• [Your objective]:
Each line from the one containing "part: (918, 302) -> (1296, 408), size x1.43" to the end of the records should be copied exactly, and no other line.

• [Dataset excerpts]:
=-=-=
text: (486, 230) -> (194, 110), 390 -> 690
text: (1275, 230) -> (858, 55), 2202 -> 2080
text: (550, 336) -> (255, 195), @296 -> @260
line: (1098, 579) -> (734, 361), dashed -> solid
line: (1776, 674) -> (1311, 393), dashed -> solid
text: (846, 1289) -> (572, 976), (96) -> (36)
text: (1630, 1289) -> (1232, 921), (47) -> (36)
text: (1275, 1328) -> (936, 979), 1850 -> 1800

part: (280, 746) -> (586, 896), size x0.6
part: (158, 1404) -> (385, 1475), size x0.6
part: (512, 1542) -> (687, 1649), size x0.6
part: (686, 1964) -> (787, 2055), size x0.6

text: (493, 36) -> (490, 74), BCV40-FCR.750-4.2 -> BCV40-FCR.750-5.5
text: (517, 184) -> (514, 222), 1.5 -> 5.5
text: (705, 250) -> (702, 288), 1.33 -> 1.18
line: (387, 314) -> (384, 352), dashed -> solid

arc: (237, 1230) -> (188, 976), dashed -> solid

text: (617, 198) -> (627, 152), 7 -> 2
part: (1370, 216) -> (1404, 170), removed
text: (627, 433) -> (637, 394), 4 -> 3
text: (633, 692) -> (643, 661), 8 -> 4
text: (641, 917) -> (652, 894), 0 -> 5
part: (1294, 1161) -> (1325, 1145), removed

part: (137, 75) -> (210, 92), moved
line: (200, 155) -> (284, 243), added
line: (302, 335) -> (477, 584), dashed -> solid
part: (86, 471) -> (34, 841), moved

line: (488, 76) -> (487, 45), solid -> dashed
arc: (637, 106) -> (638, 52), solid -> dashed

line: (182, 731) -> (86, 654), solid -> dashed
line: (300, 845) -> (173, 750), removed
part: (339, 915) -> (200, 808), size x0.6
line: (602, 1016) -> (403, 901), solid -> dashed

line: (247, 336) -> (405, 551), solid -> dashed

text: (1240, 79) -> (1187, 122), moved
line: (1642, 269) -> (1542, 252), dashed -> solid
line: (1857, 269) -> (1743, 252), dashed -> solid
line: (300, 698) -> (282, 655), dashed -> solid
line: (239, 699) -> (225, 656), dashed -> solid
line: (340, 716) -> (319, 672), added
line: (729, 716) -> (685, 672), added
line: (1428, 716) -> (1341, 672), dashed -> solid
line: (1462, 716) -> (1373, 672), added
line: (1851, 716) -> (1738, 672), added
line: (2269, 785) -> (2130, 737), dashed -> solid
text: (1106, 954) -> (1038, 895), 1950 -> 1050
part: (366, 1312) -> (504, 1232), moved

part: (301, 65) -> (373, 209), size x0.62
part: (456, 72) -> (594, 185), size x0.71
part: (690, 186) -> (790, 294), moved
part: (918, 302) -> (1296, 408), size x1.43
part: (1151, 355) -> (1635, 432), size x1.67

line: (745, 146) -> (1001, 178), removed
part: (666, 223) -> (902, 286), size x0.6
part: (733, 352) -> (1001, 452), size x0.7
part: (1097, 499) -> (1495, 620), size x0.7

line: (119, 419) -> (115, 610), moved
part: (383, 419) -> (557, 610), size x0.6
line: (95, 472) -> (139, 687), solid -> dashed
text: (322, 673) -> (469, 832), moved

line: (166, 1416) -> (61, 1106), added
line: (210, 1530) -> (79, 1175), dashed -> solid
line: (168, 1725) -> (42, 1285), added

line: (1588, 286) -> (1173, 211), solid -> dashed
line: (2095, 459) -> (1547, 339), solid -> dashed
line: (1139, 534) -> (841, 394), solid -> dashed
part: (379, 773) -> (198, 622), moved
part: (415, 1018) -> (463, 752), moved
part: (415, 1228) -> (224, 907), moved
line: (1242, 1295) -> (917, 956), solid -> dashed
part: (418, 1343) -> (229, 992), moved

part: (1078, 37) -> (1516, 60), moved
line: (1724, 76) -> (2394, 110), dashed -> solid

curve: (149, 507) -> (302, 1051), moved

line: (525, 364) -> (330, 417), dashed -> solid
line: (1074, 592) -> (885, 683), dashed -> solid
=-=-=
• [Exercise solution]:
part: (918, 302) -> (1296, 408), size x1.43
part: (1151, 355) -> (1635, 432), size x1.67

line: (745, 146) -> (1001, 178), removed
part: (666, 223) -> (902, 286), size x0.6
part: (733, 352) -> (1001, 452), size x0.7
part: (1097, 499) -> (1495, 620), size x0.7

line: (119, 419) -> (115, 610), moved
part: (383, 419) -> (557, 610), size x0.6
line: (95, 472) -> (139, 687), solid -> dashed
text: (322, 673) -> (469, 832), moved

line: (166, 1416) -> (61, 1106), added
line: (210, 1530) -> (79, 1175), dashed -> solid
line: (168, 1725) -> (42, 1285), added

line: (1588, 286) -> (1173, 211), solid -> dashed
line: (2095, 459) -> (1547, 339), solid -> dashed
line: (1139, 534) -> (841, 394), solid -> dashed
part: (379, 773) -> (198, 622), moved
part: (415, 1018) -> (463, 752), moved
part: (415, 1228) -> (224, 907), moved
line: (1242, 1295) -> (917, 956), solid -> dashed
part: (418, 1343) -> (229, 992), moved

part: (1078, 37) -> (1516, 60), moved
line: (1724, 76) -> (2394, 110), dashed -> solid

curve: (149, 507) -> (302, 1051), moved

line: (525, 364) -> (330, 417), dashed -> solid
line: (1074, 592) -> (885, 683), dashed -> solid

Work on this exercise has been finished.